Dataset excerpt:
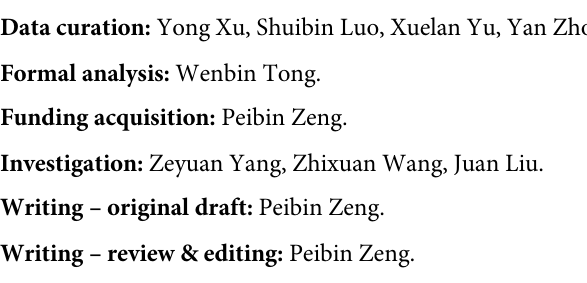
S1 Fig. The ethnics statements approved by the ethics committee of West China Fourth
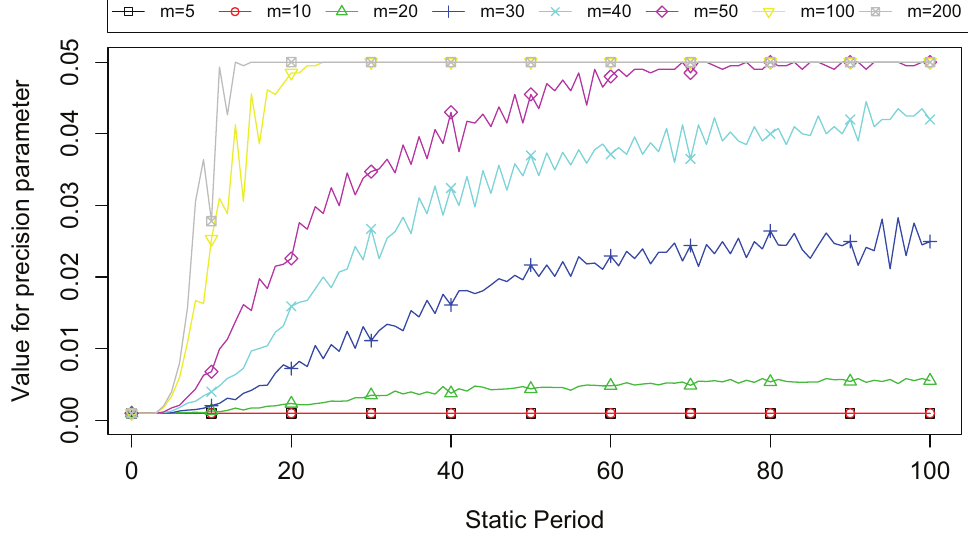
Fig. 5. Evolution of the adjustment of the parameter δ min along the search process depending on the number of peaks ( m ) of the MPB configuration. The x -axis represents the static period of the objec- tive function and the y -axis depicts the value for this parameter. The series indicate the corresponding MPB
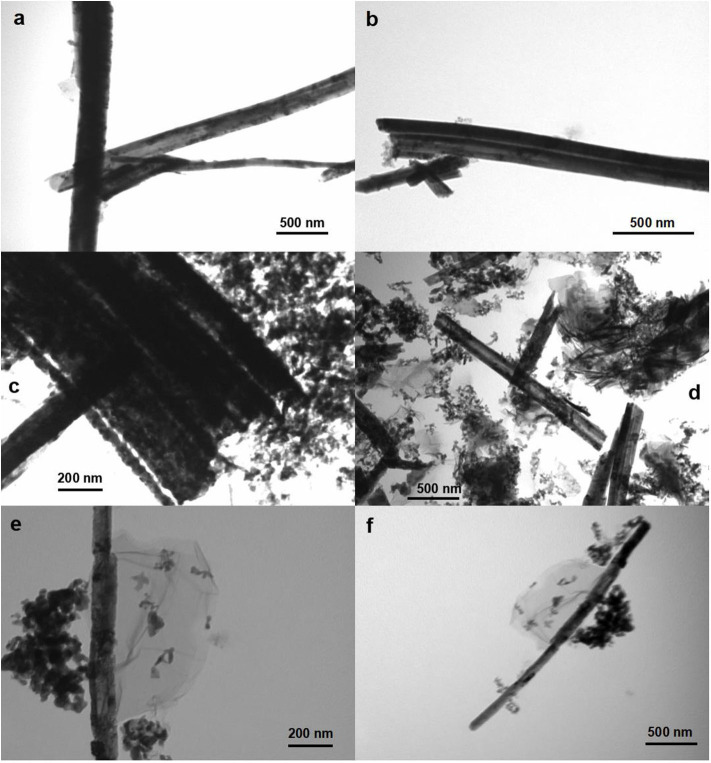
TEM images of (a) C1 (magnification of 50,000×), (b) C1 (80,000×), (c) C3 (100,000×), (d) C1g (80,000×), (e) C1g (100,000×), and (f) C1g (50,000×).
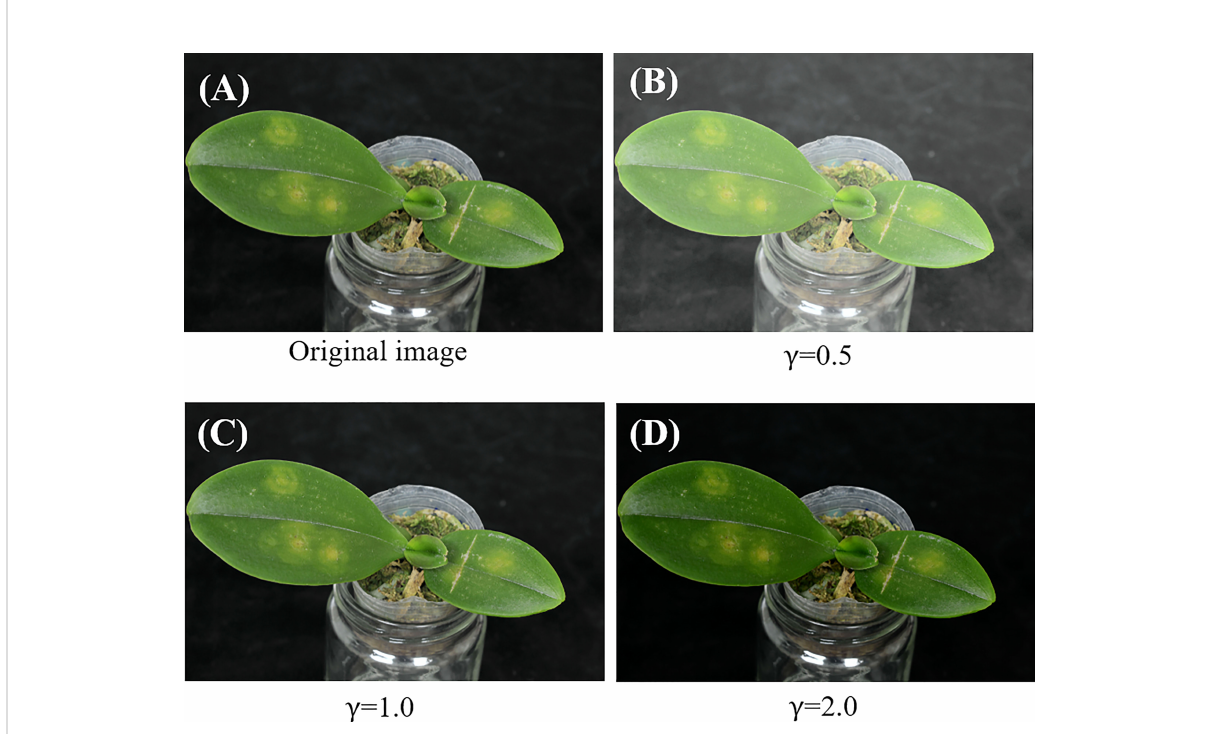
FIGURE 4 (A) An original orchid image and (B-D) images after contrast enhancement with different gamma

Brief: Make an exact copy of the listing above. Its pictures are not needed.

Result:
S1 Fig. The ethnics statements approved by the ethics committee of West China Fourth
Fig. 5. Evolution of the adjustment of the parameter δ min along the search process depending on the number of peaks ( m ) of the MPB configuration. The x -axis represents the static period of the objec- tive function and the y -axis depicts the value for this parameter. The series indicate the corresponding MPB
TEM images of (a) C1 (magnification of 50,000×), (b) C1 (80,000×), (c) C3 (100,000×), (d) C1g (80,000×), (e) C1g (100,000×), and (f) C1g (50,000×).
FIGURE 4 (A) An original orchid image and (B-D) images after contrast enhancement with different gamma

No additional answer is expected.